WORK INSTRUCTION:
Output the lines below verbatim, every one of them, in their original order and with their original wording.

● ● ● ● ●

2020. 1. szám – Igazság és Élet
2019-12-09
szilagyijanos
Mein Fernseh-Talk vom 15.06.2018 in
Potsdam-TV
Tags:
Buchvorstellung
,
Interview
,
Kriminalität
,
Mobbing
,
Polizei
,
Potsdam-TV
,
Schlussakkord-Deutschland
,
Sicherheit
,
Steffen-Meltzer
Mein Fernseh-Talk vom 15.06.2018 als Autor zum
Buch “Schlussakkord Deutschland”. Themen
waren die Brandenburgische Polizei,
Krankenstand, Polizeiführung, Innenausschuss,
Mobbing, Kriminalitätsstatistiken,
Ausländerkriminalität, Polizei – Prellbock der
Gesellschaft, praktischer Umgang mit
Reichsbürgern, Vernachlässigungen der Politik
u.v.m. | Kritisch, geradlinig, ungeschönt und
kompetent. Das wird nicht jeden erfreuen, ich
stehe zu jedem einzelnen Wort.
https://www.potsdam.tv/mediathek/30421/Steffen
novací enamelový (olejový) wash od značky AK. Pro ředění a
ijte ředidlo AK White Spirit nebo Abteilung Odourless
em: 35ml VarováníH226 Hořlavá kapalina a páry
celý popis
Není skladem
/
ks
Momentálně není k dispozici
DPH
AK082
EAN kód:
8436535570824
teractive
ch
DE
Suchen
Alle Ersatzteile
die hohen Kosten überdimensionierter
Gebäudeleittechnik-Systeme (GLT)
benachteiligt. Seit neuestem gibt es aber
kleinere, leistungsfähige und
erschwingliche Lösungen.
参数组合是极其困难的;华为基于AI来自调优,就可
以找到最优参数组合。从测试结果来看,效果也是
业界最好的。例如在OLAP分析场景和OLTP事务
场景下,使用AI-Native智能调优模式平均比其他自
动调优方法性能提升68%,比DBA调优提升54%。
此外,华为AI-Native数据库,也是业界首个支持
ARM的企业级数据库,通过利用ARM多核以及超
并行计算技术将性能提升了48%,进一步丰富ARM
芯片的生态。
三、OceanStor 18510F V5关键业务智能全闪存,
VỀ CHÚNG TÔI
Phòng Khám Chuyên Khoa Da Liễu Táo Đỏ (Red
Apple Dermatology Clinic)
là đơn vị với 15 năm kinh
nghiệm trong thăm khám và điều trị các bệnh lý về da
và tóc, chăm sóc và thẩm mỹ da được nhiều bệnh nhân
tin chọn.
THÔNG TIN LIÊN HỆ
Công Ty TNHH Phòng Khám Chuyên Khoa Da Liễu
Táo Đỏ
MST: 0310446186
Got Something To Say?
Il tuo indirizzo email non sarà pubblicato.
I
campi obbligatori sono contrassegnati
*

● ● ● ● ●

WRITTEN RESPONSE:
2020. 1. szám – Igazság és Élet
2019-12-09
szilagyijanos
Mein Fernseh-Talk vom 15.06.2018 in
Potsdam-TV
Tags:
Buchvorstellung
,
Interview
,
Kriminalität
,
Mobbing
,
Polizei
,
Potsdam-TV
,
Schlussakkord-Deutschland
,
Sicherheit
,
Steffen-Meltzer
Mein Fernseh-Talk vom 15.06.2018 als Autor zum
Buch “Schlussakkord Deutschland”. Themen
waren die Brandenburgische Polizei,
Krankenstand, Polizeiführung, Innenausschuss,
Mobbing, Kriminalitätsstatistiken,
Ausländerkriminalität, Polizei – Prellbock der
Gesellschaft, praktischer Umgang mit
Reichsbürgern, Vernachlässigungen der Politik
u.v.m. | Kritisch, geradlinig, ungeschönt und
kompetent. Das wird nicht jeden erfreuen, ich
stehe zu jedem einzelnen Wort.
https://www.potsdam.tv/mediathek/30421/Steffen
novací enamelový (olejový) wash od značky AK. Pro ředění a
ijte ředidlo AK White Spirit nebo Abteilung Odourless
em: 35ml VarováníH226 Hořlavá kapalina a páry
celý popis
Není skladem
/
ks
Momentálně není k dispozici
DPH
AK082
EAN kód:
8436535570824
teractive
ch
DE
Suchen
Alle Ersatzteile
die hohen Kosten überdimensionierter
Gebäudeleittechnik-Systeme (GLT)
benachteiligt. Seit neuestem gibt es aber
kleinere, leistungsfähige und
erschwingliche Lösungen.
参数组合是极其困难的;华为基于AI来自调优,就可
以找到最优参数组合。从测试结果来看,效果也是
业界最好的。例如在OLAP分析场景和OLTP事务
场景下,使用AI-Native智能调优模式平均比其他自
动调优方法性能提升68%,比DBA调优提升54%。
此外,华为AI-Native数据库,也是业界首个支持
ARM的企业级数据库,通过利用ARM多核以及超
并行计算技术将性能提升了48%,进一步丰富ARM
芯片的生态。
三、OceanStor 18510F V5关键业务智能全闪存,
VỀ CHÚNG TÔI
Phòng Khám Chuyên Khoa Da Liễu Táo Đỏ (Red
Apple Dermatology Clinic)
là đơn vị với 15 năm kinh
nghiệm trong thăm khám và điều trị các bệnh lý về da
và tóc, chăm sóc và thẩm mỹ da được nhiều bệnh nhân
tin chọn.
THÔNG TIN LIÊN HỆ
Công Ty TNHH Phòng Khám Chuyên Khoa Da Liễu
Táo Đỏ
MST: 0310446186
Got Something To Say?
Il tuo indirizzo email non sarà pubblicato.
I
campi obbligatori sono contrassegnati
*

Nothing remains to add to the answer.